From planes, cars, trains, ships, and buses, they debouch upon the city in a breathless rush and scatter, squealing in awe and umbrage, clicking cameras, streaming through the narrow streets in their patterned sportshirts and J.C. Penney dresses like blind and anxious ants, hot on the trail of the unknown. There are bright clusters of them at Rockefeller Plaza, Greenwich Village, Fifth Avenue, crawling all over each other, going where the others go, seeing what the others see. The Battery. The United Nations. The Waldorf-Astoria. Scurrying about, chasing temptations, ogling heights, asking directions, bumping into each other, dropping parcels, taking bus tours, panicking at intersections, getting lost. Some find themselves on the subway while looking for the men's room. Some try to leap off the Empire State Building or photograph the burlesque shows, others get off at the wrong stop on the Third Avenue El and miss everything. They consume staggering quantities of egg rolls, shish kebab, knishes, French doughnuts, Hungarian goulash, oyster stew, and pizza pie, lick millions of postage stamps, trample hotel carpets to shreds, and wrinkle, stain, and burn holes in enough sheets to tent the nation. They get aroused by streetwalkers, maligned by cabdrivers, lectured in Union Square, sunburned at Coney Island, and raped in Central Park.
-pg. 165-6
This book begins after Supreme Court Justice William O Douglas granted the atom spies Julius and Ethel Rosenberg a stay of execution and ends three days later when they are put to death by electrocution. Although the events are real, Coover deviates wildly from the script of history, and in perhaps the most inspired decision of the book, allows then-Vice President Richard M. Nixon to narrate over half of the action, who, as a character, turns out to be a sweating, bumbling, fumbling, suspicious, paranoid, mess of a man, although ingeniously presented so as to provide the only real bit of pathos in the entire farce. Coover uses some funny gimmicks, the most prominent of which is that the idea of Uncle Sam is transformed into a flesh-and-blood superhero, kicking ass in Korea, fighting the Phantom, his ubiquitous Commie nemesis, all over the world, keeping the light of America alive at home, and generally directing the energies and excesses of the grandeur that is America towards life, liberty and the pursuit of un-American activities. A few of the others he shoehorns in right from the get-go are Time Magazine as the young Poet Laureate, the New York Times as some monument to which you make a pilgrimage, and, as above, the chaos and crass consumption that epitomizes Times Square serving as a totem for all that is hallowed in this America of Coover's imagination.
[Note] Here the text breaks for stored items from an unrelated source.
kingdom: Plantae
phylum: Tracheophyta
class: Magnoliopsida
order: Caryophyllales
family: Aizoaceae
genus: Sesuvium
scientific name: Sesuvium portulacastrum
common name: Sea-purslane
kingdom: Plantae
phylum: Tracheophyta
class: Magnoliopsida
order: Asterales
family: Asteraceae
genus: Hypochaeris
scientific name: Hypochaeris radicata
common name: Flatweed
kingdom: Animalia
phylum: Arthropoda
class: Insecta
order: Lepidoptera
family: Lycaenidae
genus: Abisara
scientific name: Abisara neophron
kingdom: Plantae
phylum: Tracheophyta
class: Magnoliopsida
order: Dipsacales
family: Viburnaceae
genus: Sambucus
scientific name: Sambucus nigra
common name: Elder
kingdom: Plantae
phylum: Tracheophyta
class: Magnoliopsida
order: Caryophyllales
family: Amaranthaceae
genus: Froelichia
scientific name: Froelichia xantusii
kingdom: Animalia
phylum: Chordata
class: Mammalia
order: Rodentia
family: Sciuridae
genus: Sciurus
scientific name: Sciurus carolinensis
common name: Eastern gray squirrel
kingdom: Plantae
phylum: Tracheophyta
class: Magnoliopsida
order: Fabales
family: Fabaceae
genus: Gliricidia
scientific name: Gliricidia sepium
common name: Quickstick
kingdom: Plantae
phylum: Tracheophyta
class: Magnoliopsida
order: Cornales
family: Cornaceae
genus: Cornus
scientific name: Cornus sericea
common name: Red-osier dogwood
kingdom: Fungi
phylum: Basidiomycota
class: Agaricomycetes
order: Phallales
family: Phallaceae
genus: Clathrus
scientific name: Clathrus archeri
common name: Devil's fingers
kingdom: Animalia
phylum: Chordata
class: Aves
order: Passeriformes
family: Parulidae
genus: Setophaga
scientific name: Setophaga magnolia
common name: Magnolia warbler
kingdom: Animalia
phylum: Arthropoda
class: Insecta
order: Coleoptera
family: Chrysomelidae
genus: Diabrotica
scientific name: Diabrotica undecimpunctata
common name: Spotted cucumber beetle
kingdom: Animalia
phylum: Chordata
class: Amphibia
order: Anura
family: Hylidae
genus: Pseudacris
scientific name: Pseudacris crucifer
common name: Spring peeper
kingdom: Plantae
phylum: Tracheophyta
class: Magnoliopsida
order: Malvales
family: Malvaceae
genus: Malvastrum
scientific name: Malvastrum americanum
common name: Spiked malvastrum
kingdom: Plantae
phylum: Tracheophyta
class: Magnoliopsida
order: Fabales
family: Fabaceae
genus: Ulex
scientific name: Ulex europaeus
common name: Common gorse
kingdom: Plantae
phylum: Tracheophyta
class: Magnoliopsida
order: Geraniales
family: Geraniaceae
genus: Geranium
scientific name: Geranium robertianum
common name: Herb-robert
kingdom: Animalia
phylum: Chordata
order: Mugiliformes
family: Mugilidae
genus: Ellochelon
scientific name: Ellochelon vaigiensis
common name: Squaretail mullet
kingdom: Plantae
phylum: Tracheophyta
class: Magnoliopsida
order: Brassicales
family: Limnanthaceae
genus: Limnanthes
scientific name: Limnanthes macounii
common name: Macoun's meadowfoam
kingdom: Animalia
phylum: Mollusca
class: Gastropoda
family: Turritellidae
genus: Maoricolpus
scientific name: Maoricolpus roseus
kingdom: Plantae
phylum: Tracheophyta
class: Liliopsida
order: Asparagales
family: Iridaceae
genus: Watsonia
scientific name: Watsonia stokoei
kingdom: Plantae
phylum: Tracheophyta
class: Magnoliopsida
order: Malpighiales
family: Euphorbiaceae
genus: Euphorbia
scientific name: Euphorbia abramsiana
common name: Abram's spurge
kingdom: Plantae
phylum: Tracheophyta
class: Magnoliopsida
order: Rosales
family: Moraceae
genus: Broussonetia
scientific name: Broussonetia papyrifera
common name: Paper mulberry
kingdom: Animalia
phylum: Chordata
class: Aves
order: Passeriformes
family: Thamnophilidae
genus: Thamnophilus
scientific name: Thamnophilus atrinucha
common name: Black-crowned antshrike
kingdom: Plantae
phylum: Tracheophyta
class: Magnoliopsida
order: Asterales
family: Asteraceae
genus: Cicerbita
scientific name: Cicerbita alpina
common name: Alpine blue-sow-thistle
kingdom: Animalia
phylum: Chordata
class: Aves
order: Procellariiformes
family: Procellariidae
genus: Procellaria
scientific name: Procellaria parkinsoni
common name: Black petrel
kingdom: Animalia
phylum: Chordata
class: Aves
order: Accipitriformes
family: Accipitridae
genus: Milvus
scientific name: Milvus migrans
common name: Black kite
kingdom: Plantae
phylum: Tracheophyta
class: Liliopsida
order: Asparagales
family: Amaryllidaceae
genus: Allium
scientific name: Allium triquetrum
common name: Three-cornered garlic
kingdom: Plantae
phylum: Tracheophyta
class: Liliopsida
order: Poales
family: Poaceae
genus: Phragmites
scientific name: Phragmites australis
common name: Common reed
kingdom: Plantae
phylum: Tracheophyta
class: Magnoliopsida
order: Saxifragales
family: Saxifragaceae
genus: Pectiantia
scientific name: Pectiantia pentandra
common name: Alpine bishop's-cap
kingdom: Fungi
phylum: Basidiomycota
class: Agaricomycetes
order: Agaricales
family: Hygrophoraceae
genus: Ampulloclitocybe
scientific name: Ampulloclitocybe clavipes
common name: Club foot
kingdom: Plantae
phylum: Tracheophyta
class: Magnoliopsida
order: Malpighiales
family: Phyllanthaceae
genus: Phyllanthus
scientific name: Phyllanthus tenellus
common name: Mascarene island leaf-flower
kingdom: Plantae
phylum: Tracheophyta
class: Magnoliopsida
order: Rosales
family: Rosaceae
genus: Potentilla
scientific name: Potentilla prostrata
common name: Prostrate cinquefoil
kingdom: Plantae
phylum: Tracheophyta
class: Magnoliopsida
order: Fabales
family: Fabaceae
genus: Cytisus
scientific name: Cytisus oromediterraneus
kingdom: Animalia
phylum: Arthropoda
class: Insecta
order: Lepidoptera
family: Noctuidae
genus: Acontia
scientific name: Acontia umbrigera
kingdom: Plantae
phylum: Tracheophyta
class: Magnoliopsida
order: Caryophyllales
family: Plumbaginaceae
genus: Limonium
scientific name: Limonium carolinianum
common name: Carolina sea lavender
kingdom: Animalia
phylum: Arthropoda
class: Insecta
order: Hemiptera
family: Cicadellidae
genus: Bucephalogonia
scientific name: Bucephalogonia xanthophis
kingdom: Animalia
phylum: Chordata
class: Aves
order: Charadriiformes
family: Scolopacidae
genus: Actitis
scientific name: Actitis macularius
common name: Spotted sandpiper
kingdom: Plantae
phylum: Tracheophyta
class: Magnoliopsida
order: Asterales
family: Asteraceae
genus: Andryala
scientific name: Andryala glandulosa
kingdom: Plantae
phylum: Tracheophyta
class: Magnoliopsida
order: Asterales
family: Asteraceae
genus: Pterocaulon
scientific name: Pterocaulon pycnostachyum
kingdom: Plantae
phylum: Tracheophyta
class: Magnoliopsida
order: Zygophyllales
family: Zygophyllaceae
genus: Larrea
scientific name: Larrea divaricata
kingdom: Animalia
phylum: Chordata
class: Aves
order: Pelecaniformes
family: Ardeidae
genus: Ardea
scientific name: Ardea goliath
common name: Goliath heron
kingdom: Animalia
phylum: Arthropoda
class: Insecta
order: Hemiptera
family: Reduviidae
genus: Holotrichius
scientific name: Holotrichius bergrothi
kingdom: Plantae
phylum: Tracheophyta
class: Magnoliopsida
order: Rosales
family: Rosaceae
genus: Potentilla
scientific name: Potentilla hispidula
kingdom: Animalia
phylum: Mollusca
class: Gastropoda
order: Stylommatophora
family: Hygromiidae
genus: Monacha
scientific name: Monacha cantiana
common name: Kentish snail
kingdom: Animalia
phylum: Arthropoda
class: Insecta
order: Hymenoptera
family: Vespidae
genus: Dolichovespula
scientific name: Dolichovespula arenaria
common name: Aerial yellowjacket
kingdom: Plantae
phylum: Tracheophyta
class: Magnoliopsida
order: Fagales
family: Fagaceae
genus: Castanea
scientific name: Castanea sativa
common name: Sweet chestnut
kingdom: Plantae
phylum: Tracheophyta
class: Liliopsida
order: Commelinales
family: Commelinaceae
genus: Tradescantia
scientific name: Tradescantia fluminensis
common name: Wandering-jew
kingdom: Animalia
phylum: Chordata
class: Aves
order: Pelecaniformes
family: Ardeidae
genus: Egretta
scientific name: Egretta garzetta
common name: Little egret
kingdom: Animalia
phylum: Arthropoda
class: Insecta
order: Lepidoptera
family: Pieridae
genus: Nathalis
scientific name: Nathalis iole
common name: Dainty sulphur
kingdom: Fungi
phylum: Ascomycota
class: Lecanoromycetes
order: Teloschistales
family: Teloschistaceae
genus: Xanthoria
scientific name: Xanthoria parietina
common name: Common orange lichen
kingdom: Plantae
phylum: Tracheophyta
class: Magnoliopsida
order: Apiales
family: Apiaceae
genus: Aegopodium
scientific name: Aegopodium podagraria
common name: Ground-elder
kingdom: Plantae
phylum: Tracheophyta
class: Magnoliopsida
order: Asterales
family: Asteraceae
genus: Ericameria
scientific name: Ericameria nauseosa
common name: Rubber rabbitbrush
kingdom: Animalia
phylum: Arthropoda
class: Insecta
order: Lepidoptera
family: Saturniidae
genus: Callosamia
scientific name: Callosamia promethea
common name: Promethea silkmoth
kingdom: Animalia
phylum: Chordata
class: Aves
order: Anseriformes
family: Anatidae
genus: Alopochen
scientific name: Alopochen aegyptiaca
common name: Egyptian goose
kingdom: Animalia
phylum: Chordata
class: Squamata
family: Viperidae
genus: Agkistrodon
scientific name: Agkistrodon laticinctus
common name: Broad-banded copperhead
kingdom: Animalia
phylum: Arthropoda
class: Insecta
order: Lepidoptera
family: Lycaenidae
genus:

But is it so richly imagined? Is it, as it were, inspired? To say so would be to deny the ugliness of a reflection, to blame a mirror for its accuracy rather than because of its warp and wobble. For all the inventiveness thrown in, for every ridiculous exaggeration, there is an element of truth that clings and leaves a stink, like shit stuck on your shoe, and as the shit accrues, it becomes incredibly difficult not to be disturbed by this vision of America, by a vision of America that, while absurd, rings true.
The prose is both maddening and delightful; Coover has an ear for every carnival barker's braying voice, every Congressman's whinging cavil, every man on the street's pedestrian petulance, and he's got the poetry of the prurient press down pat. The most remarkable accretions of sheer language come spilling out of Uncle Sam's mouth, mashing all pioneers' ho-hum hokum platitudes, jingoism's jangly jargon, liberty's lies, democracy's delusions, and Coover lets it all hang out with respect to literary device. Snatches of plays, opera, and poetry infiltrate the text like spies, and language is--becomes--like some cold war, with beauty on the one side and ugliness on the other, seething in some not-truce because of mutually assured destruction, and at the center of it all is Tricky Dick's self-centered whining voice, plotting, doubting, going on mock offensives, falling back to lick old wounds, rallying to stand at center stage to declare: All life, all of it, is but a play within a play. And like any good American, he's convinced he's the main character.